9 Dem ist zunächst zu entgegnen, dass das NAG keinen spezifischen Aufenthaltstitel für türkische Staatsangehörige, die Rechte aus Art. 6 ARB 1/80 ableiten, vorsieht (vgl. VwGH Ro 2017/22/0015, Rn. 21). Das Beschäftigungs- oder

Aufenthaltsrecht eines türkischen Staatsangehörigen wird nicht durch die Erteilung einer Arbeits- bzw. Aufenthaltserlaubnis begründet; vielmehr stehen ihm diese Rechte - wie die Revision zutreffend ausführt - unmittelbar aufgrund des ARB 1/80 unabhängig davon zu, ob die Behörden des Aufnahmemitgliedstaats diese Papiere ausstellen; für die Anerkennung dieser Rechte haben sie nur deklaratorische Bedeutung und Beweisfunktion; alle nationalen Behörden müssten diese Rechte, die unmittelbar durch Gemeinschaftsrecht gewährt werden, anerkennen (vgl. etwa EuGH 22.6.2000, Eyüp, C-65/98 , Rn. 45 bis 47, mit Hinweis auf weitere EuGH-Judikatur; VwGH Ro 2017/22/0015, Rn. 25). Umgekehrt kann jedoch ein türkischer Staatsangehöriger, dem ein Befreiungsschein ausgestellt wurde, obwohl er nicht die Voraussetzungen des Art. 6 Abs. 1 dritter Spiegelstrich ARB 1/80 erfüllt, daraus kein Aufenthaltsrecht ableiten (vgl. VwGH 28.8.2008, 2008/22/0271, mwN).

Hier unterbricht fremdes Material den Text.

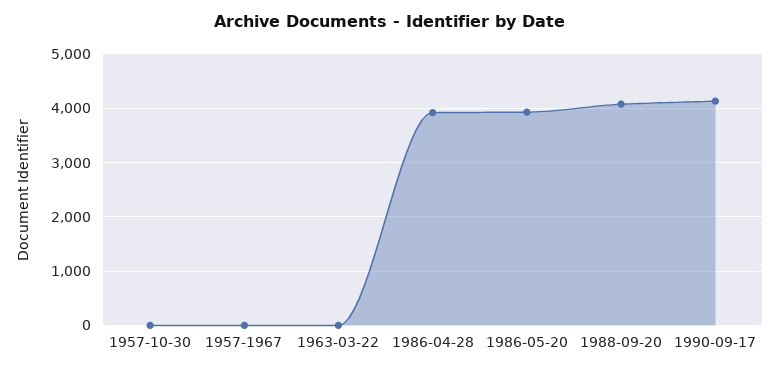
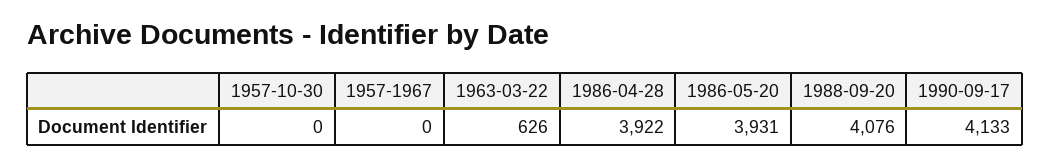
1963-03-22: 0 -> 626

Weder aus der zu Art. 6 ARB 1/80 ergangenen Judikatur des EuGH noch aus § 4c AuslBG ist im Hinblick auf die Beweisfunktion des ausgestellten Dokumentes ein Unterschied zwischen türkischen Staatsangehörigen, die die Voraussetzungen des Art. 6 Abs. 1 erster bzw. zweiter Spiegelstrich ARB 1/80 erfüllen und denen gemäß § 4c Abs. 1 AuslBG eine Beschäftigungsbewilligung auszustellen ist, und jenen, die gemäß Art. 6 Abs. 1 dritter Spiegelstrich ARB 1/80 iVm § 4c Abs. 2 AuslBG Anspruch auf Ausstellung eines Befreiungsscheines haben, zu erkennen (vgl. dazu die Ausführungen in VwGH 24.5.2017, Ra 2017/09/0014, Rn. 15). 10 Mit dem Hinweis auf § 30 Abs. 2 (gemeint wohl: 3) FrG 1997, wonach Drittstaatsangehörige, die auf Grund eines Staatsvertrages, eines Bundesgesetzes oder eines unmittelbar anwendbaren Rechtsaktes der Europäischen Union ein Bleiberecht genießen, nach Maßgabe dieses Staatsvertrages, Bundesgesetzes oder Rechtsaktes Anspruch auf Erteilung eines Einreise- oder Aufenthaltstitels haben, zeigt der Revisionswerber nicht auf, inwiefern er in seinem Recht auf Aufenthalt im Bundesgebiet - bzw. auf Zugang zum Arbeitsmarkt, was jedoch nicht Gegenstand eines Verfahrens nach dem NAG ist - schlechter gestellt sei; eine deklarative Bescheinigung kann nämlich keine Auswirkungen auf das Bestehen oder Nichtbestehen des zugrunde liegenden Rechtes haben. Der Verwaltungsgerichtshof sieht sich somit nicht zu einer Abkehr von seiner mittlerweile ständigen Judikatur (vgl. etwa

VwGH 13.12.2018, Ro 2018/22/0004 und Ro 2018/22/0009; 4.10.2018, Ra 2017/22/0056, Ra 2018/22/0038 und Ro 2018/22/0003; 1.10.2018, Ra 2018/22/0223; 6.9.2018, Ro 2018/22/0008; 3.9.2018, Ro 2017/22/0012; 28.2.2019, Ra 2018/22/0100) betreffend das Verhältnis von Ansprüchen aus Art. 6 ARB 1/80 und einem Antrag auf Erteilung einer "Rot-Weiß-Rot - Karte plus" veranlasst. 11 Die Revision war daher gemäß § 42 Abs. 1 VwGG als unbegründet abzuweisen.